The Institute offers office accommodation shared with other Fellows and Scholars with wifi, internet, email account, photocopying/printing facilities, and access to the University of London’s Senate House Library where the holdings in Germanic Studies and Latin American Studies are world class. Senate House Library has a substantial collection of books, journals, online resources, theses and archives in all the Modern Languages fields. Fellows and Scholars can access the libraries of the other Institutes that make up the School of Advanced Study: Advanced Legal Studies, Classical Studies, Commonwealth Studies, Historical Research, Latin-American Studies, and the Warburg. Fellows are offered free access to all of the Institute’s events and are expected to participate as much as possible in the intellectual life of the Institute.
In addition to presenting current work as a seminar or as part of a larger conference, Fellows and Scholars are invited to organise an event either during or resulting from their stay, or otherwise contribute to the work of the Institute. Fellows and Scholars are invited to place a recent, normally unpublished, piece of work in our free open access repository SAS-Space, and to contribute to the IMLR blog, Living Languages. Publications resulting from research conducted during the tenure of the Fellowship must acknowledge the Institute and, where appropriate, a copy should be deposited in Senate House Library or with the Institute Director. At the end of the tenure period, Fellows/Scholars must produce a short report on the activities undertaken at the Institute and progress made in their research.
Full details of how to apply: http://modernlanguages.sas.ac.uk/research-fellowships/visiting-fellowshi...
8. You are warmly invited to the next French Studies Research Seminar at Durham University on Thursday Feb. 21, 16.00-18.00, ER146
Sara Miglietti (Warburg), "Self-Translation in Renaissance France: Writing Bilingually from Calvin to Descartes"

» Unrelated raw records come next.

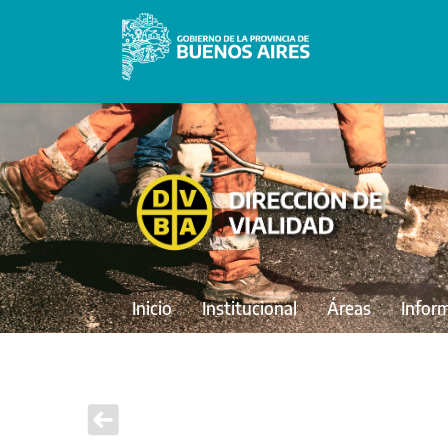
Inicio
Institucional
Áreas
Infor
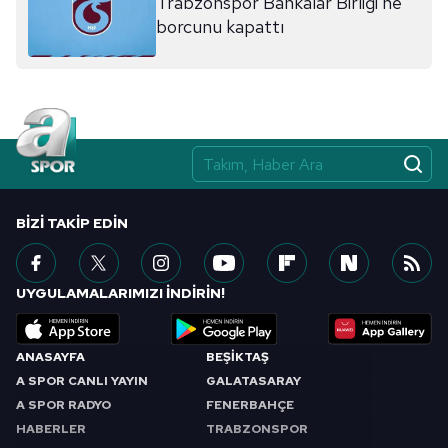
Trabzonspor Bankalar Birliği'ne
borcunu kapattı
BIZI TAKIP EDIN
UYGULAMALARIMIZI İNDİRİN!
ANASAYFA
BEŞİKTAŞ
A SPOR CANLI YAYIN
GALATASARAY
A SPOR RADYO
FENERBAHÇE
HABERLER
TRABZONSPOR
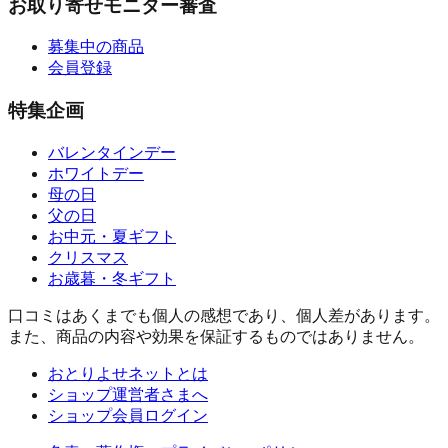
お取り寄せモニター審査
募集中の商品
会員登録
特集企画
バレンタインデー
ホワイトデー
母の日
父の日
お中元・夏ギフト
クリスマス
お歳暮・冬ギフト
口コミはあくまでも個人の感想であり、個人差があります。
また、商品の内容や効果を保証するものではありません。
おとりよせネットとは
ショップ運営者さまへ
ショップ会員ログイン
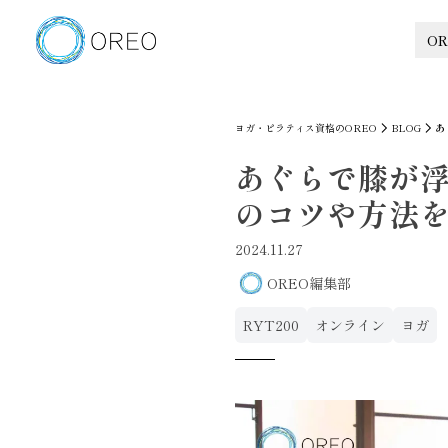
OR
ヨガ・ピラティス資格のOREO
BLOG
あ
あぐらで膝が
のコツや方法
2024.11.27
OREO編集部
RYT200
オンライン
ヨガ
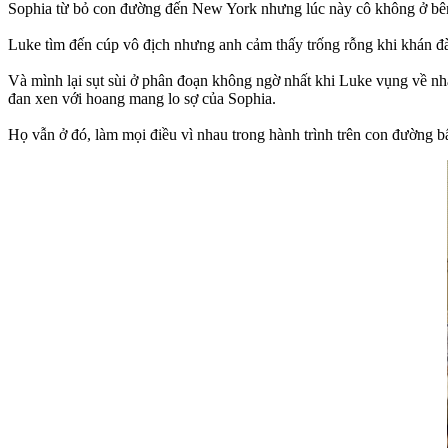
Sophia từ bỏ con đường đến New York nhưng lúc này cô không ở bê
Luke tìm đến cúp vô địch nhưng anh cảm thấy trống rỗng khi khán đ
Và mình lại sụt sùi ở phân đoạn không ngờ nhất khi Luke vụng về nhẩm
đan xen với hoang mang lo sợ của Sophia.
Họ vẫn ở đó, làm mọi điều vì nhau trong hành trình trên con đường b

During this talk, Sara Miglietti will present her new book project on philosophical and scientific self-translation in early modern France. Self-translation was an extremely widespread phenomenon in Renaissance Europe, and particularly so in France, where many authors decided to translate their own works from Latin into French, or vice versa. Among them we find authors who are still widely known today (from the religious reformer John Calvin to the political thinker Jean Bodin), while others (such as the astrometeorologist Antoine Mizauld) are now almost completely forgotten. Yet in their own day these authors were all important contributors to a cultural movement that still awaits comprehensive study. Sara's book will examine the theories, practices, and social networks of French self-translators, thus casting new light onto Renaissance notions of authorship, the relationship between Latin and vernacular, and sixteenth-century debates on the popularisation of philosophical and scientific knowledge.